PROBLEM TO WORK ON | Reproduce the following lines verbatim, omitting the pictures from your answer.

Records from a collection |

________________

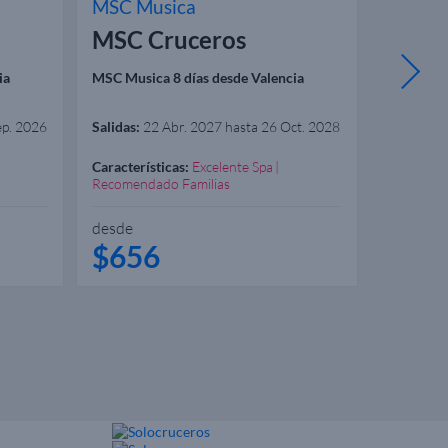
MSC Musica
MSC M
MSC Cruceros
MSC 
ia
MSC Musica 8 días desde Valencia
MSC Music
ep. 2026
Salidas:
22 Abr. 2027 hasta 26 Oct. 2028
Salidas:
18
Características:
Excelente Spa
Caracterís
Recomendado Familias
Recomend
desde
desde
$656
$83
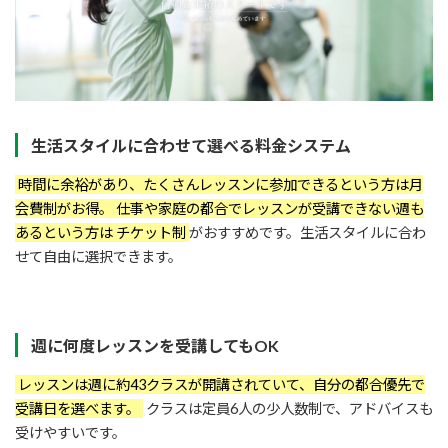
生活スタイルに合わせて選べる料金システム
時間に余裕があり、たくさんレッスンに参加できるという方は月
会費制がお得。 仕事や家庭の都合でレッスンが受講できない週も
あるという方は チケット制
がおすすめです。生活スタイルに合わ
せて自由に選択できます。
週に何度レッスンを受講してもOK
レッスンは週に約43クラスが開講されていて、自分の都合優先で
受講日を選べます。
クラスは定員6人の少人数制で、アドバイスも
受けやすいです。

________________

RESULT FOR THIS EXERCISE |
MSC Musica
MSC M
MSC Cruceros
MSC 
ia
MSC Musica 8 días desde Valencia
MSC Music
ep. 2026
Salidas:
22 Abr. 2027 hasta 26 Oct. 2028
Salidas:
18
Características:
Excelente Spa
Caracterís
Recomendado Familias
Recomend
desde
desde
$656
$83
生活スタイルに合わせて選べる料金システム
時間に余裕があり、たくさんレッスンに参加できるという方は月
会費制がお得。 仕事や家庭の都合でレッスンが受講できない週も
あるという方は チケット制
がおすすめです。生活スタイルに合わ
せて自由に選択できます。
週に何度レッスンを受講してもOK
レッスンは週に約43クラスが開講されていて、自分の都合優先で
受講日を選べます。
クラスは定員6人の少人数制で、アドバイスも
受けやすいです。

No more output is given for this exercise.